### [HOW TO COMPLETE THIS TASK]
Everything from the line containing "### Technical Explanation" through the line containing "system libraries. The" should be repeated exactly, and nothing else from the data.

### [SOURCE MATERIAL]
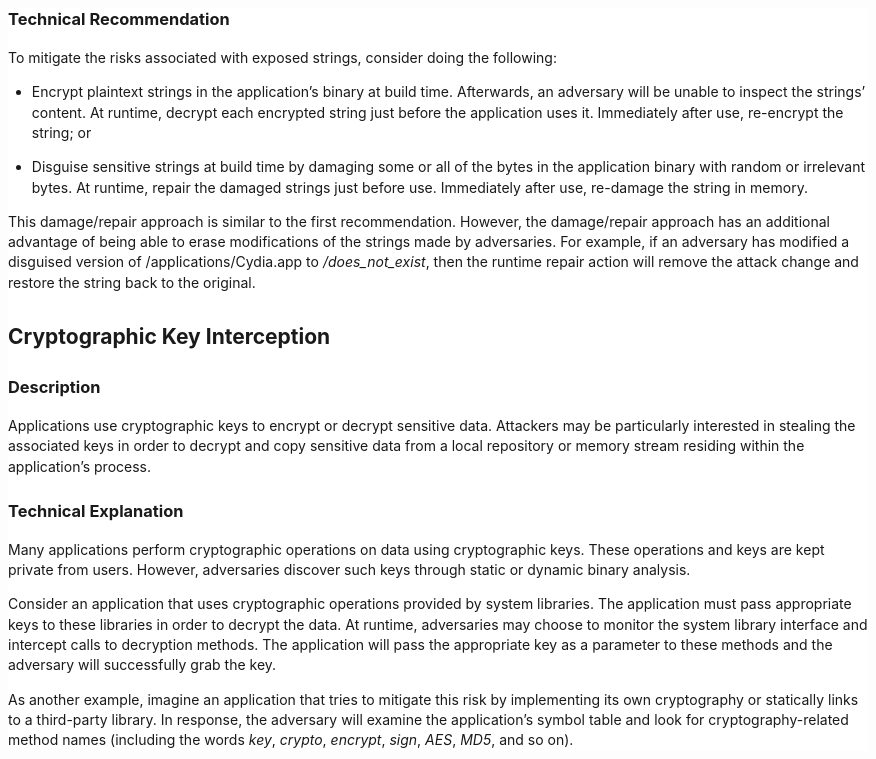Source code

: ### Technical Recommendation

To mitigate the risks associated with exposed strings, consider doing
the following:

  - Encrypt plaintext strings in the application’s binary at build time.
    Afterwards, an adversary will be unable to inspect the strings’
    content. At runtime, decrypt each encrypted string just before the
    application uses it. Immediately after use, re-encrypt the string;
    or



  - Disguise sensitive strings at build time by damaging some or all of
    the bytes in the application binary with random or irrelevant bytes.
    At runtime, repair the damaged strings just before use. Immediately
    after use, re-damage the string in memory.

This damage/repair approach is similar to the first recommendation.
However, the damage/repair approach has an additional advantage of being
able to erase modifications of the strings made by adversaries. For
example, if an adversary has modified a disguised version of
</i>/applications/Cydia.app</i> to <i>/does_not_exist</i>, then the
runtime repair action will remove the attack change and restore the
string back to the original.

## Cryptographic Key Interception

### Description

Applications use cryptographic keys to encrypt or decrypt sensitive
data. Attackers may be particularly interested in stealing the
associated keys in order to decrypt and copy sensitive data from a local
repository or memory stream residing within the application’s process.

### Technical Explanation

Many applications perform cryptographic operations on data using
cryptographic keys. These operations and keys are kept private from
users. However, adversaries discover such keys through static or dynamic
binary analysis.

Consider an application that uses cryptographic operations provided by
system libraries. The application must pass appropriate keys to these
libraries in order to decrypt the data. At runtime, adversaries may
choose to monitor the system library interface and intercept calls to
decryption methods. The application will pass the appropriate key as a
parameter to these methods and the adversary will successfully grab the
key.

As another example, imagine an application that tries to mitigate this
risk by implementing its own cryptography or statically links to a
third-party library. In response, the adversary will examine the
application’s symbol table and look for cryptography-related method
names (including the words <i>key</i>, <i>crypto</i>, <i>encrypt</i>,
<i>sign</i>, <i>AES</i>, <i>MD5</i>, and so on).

### [SOLUTION FOR THIS EXERCISE]
### Technical Explanation

Many applications perform cryptographic operations on data using
cryptographic keys. These operations and keys are kept private from
users. However, adversaries discover such keys through static or dynamic
binary analysis.

Consider an application that uses cryptographic operations provided by
system libraries. The application must pass appropriate keys to these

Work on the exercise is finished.